SELECTED EXCERPT start
On that Thursday in 1901, a black farmer named William Martin -- Allen's great grandfather -- headed for tents pitched by the Dawes Commission outside his hometown.

ARTICLE:
"How old would you be?" a white official asked Martin.
"Something over 40, I judge," Martin replied.
"What is your father's name?"
"Joe Martin," said William Martin, whose mother, a freed slave woman, was with him.
... "Was Joe Martin an Indian and a citizen of the Cherokee Nation?" the questioner asked Martin's mother.
"Yes sir."

FACT: These statements were taken from the enrollment record created by the Dawes Commission for William Martin, Lucy's great grandfather. Joe (Joseph) Martin was quite the man, not unlike Chad Smith. He had children by various women, some of them called wives, others just women on the side. He had children by several Cherokee women, one white woman, and numerous slave women. All of his carnal activity was documented by the enrollment of his children and grandchildren by the Dawes Commmission.

ARTICLE:
The aged transcript, Allen says, linked her to Capt. Joseph L. Martin, Cherokee lord of a legendary 100,000-acre ranch. He owned 103 black slaves. And one, it seemed, had born him a son -- Allen's great grandfather.

FACT: Joseph Martin was a propserous Cherokee citizen, he paid high taxes to the Cherokee government, owned enough slaves to work his very large tract of land and it is well documented that he had children by his slave women.

ARTICLE:
But since the early 1980s, her request for a Certificate of Degree of Indian Blood -- issued only to those who can prove a link to someone on the comission's "by blood" rolls -- has been rejected eight times, Allen says.

FACT: The BIA is required to follow the 1946 Act which says that the blood degrees of the Five Civilized Tribes will be determined from the nearest enrolled ancestor on the Dawes Commission Rolls. Because the Freedmen, despite many having Cherokee blood, were listed with no blood degree, their descendants are not eligible for a CDIB card.

ARTICLE:
Rejection stings, she says, and others agree.

FACT: Lucy and many other Cherokee Freedmen have told me over and over again that the rejection they have experienced at the hands of tribal officials has been hurtful and confusing for them. They do not understand why the fact that they have a different skin color than the white Cherokees flocking to recieve services and vote, they are left on the outside looking in.

ARTICLE:
Ruth Adair Nash says genealogical sleuthing makes clear she's descended from Cherokees. Her determination to have tribal benefits is precisely because the Cherokee Nation has continually denied them, she says.

FACT: While working for the Cherokee Nation in 1987 - 90, I and my fellow employees were daily subjected to the inquiries of white Cherokees newly enrolled regarding their ability to access benefits including housing, food, payments and health care. Since winning the Allen v. Council lawsuit in March of 06, which restored the rights of the Freedmen, I have not heard ONE Freedmen ask "what are my benefits." The first question I hear them ask is "how do I vote." Most Cherokees, including those of high and low blood degrees do not even take the time to vote. Yet they sure seem to want to complain when things don't go the way they would like. When the March 3 vote takes place, the thin bloods and outlanders sure better be voting a big ole NO, because when the Freedmen get the boot, they will surely be next.
SELECTED EXCERPT end
TASK DIRECTIONS:
Answer these about the Cherokee Freedmen text:
(a) How many black slaves did Capt. Joseph L. Martin own?
(b) How many times has Allen's request for a Certificate of Degree of Indian Blood been rejected since the early 1980s, according to her?
(c) Which act is the BIA required to follow in determining blood degrees of the Five Civilized Tribes?
The lines that come next play no part in this.
DATA RECORDS start
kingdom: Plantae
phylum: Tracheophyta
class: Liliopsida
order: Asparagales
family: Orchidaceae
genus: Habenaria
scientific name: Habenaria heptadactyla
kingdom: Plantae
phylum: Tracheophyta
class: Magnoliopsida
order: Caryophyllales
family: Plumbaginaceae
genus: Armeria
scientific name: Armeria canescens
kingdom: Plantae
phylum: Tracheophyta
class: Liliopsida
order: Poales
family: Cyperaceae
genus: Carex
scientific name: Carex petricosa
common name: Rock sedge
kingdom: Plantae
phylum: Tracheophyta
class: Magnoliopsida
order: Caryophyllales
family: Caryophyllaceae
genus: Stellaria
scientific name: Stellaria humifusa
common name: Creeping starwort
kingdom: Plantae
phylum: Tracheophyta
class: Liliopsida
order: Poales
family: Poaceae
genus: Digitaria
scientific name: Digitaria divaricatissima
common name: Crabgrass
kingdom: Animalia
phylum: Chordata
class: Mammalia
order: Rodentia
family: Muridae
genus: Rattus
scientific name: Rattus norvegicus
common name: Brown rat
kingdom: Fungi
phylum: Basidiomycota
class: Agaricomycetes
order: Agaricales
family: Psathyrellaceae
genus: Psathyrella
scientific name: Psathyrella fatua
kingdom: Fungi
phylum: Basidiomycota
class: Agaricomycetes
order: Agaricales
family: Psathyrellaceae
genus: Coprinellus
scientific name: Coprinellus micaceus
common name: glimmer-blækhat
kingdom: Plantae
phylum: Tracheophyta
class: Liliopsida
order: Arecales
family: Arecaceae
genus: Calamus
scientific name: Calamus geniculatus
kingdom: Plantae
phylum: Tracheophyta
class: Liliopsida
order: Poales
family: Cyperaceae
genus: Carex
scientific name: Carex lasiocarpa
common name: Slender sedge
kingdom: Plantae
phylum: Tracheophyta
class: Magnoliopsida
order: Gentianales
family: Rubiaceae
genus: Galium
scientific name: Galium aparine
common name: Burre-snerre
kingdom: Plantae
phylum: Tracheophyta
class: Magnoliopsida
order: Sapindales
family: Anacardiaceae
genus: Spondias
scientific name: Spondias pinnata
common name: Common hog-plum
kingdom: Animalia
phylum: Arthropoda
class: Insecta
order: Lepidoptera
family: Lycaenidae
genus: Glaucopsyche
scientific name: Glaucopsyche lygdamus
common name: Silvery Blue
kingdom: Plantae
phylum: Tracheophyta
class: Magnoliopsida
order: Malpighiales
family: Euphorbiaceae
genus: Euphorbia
DATA RECORDS end
RESPONSE TO THIS TASK:
(a) 103
(b) Eight times
(c) The 1946 Act